▶ [Provided text]
++++++
Unbelievable, the quality of some of those pics is great.

I don't exactly have much room at the back with an HDS-10, the unit took over my entire dash...only way to use the HB would be a side mount and it's awfully hard to splurge on another unit after the coin I dropped on a 10 and an 8.

It'll be sweet once the smelt returns on Sakakawea when it comes to seeking schools out in the deeps in a couple years. Do you know how fast you can go while still getting accurate readings on the HB?


----------



## ruger1

> you know how fast you can go while still getting accurate readings on the HB?


We've been testing that. For the really quality and clear images 2 MPH - 5 MPH is ideal. I'm not sure how well it works above 5 MPH. The images start to get "Stretched" as you start to gather more info faster than the unit will display it.

I've played around with it some in the 20 MPH range and you still get some decent data. Enough to interest you to go back and investigate further.

I saw a post from a guy who ran at 40+MPH and got some OK images.

I agree with you about the space and coin that these units comsume. Pay to play I guess.


----------



## nodakoutdoors.com

It will be nice when the day comes where they will be faster. You could really dissect a lake in a hurry if running at a cruising speed.


----------



## Bauer

Will the side sonar update be available on all HD models, or just limited to a certain few, also is a different transducer required?

Just bought the HDS 5m from scheels yesterday and im curious to know if this will the SI capable when the update comes out.

Thanks


----------



## nodakoutdoors.com

I'm only going off what I've been told and the SI should be for all models AND you will need to buy a new transducer.


----------



## ifishgs

This is the info from Lowrance released today
http://www.lowrance.com/en/StructureScan/

It will come with box that will go from new transducer (included) to ethernet port on any HDS

Brian Rud


----------



## fishon

Certainly. The StructureScan module is an add-on component that will work with all HDS units. It includes the imaging transducer and once connected-up with an HDS chartplotter-only unit, like the HDS-5m, will still give you left-right-straight down sonar scan imaging with operational control. You won't get 2D sonar coverage, unless you're networked with a sonar-enabled HDS unit onboard via ethernet that's connected to a Lowrance-compatible transducer.
++++++
▶ [Provided data]
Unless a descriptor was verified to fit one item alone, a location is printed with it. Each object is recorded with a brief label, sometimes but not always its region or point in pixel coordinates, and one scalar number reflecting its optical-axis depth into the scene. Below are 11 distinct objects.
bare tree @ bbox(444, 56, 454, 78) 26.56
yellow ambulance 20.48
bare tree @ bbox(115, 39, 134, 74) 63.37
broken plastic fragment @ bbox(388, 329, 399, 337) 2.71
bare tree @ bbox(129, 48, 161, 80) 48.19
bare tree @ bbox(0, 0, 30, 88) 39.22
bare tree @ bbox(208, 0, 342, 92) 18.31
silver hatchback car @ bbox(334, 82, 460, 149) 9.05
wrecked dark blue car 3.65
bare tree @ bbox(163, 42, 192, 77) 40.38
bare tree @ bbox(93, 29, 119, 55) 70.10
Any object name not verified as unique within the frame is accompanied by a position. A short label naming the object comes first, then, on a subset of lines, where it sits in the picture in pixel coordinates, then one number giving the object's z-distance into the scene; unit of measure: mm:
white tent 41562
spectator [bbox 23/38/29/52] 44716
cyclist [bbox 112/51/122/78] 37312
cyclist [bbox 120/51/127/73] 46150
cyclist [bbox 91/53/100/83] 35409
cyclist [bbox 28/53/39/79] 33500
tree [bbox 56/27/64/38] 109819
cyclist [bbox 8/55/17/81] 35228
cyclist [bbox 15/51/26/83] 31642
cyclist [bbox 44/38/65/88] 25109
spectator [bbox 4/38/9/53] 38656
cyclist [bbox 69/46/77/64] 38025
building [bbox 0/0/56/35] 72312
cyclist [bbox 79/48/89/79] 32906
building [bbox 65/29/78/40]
++++++
▶ [What this exercise asks]
A: How would you put this sentence from the sonar forum thread into Spanish: "The StructureScan module is an add-on component that will work with all HDS units."?
B: Transcribe the stretch of the sonar forum thread from "I don't exactly" through "10 and an 8.".
C: In the sonar forum thread, what speed range does ruger1 call ideal for really clear, quality images?
Work from the sonar forum thread alone.

▶ [Answers given]
A: El módulo StructureScan es un componente adicional que funcionará con todas las unidades HDS.

B:
I don't exactly have much room at the back with an HDS-10, the unit took over my entire dash...only way to use the HB would be a side mount and it's awfully hard to splurge on another unit after the coin I dropped on a 10 and an 8.

C: 2 MPH to 5 MPH.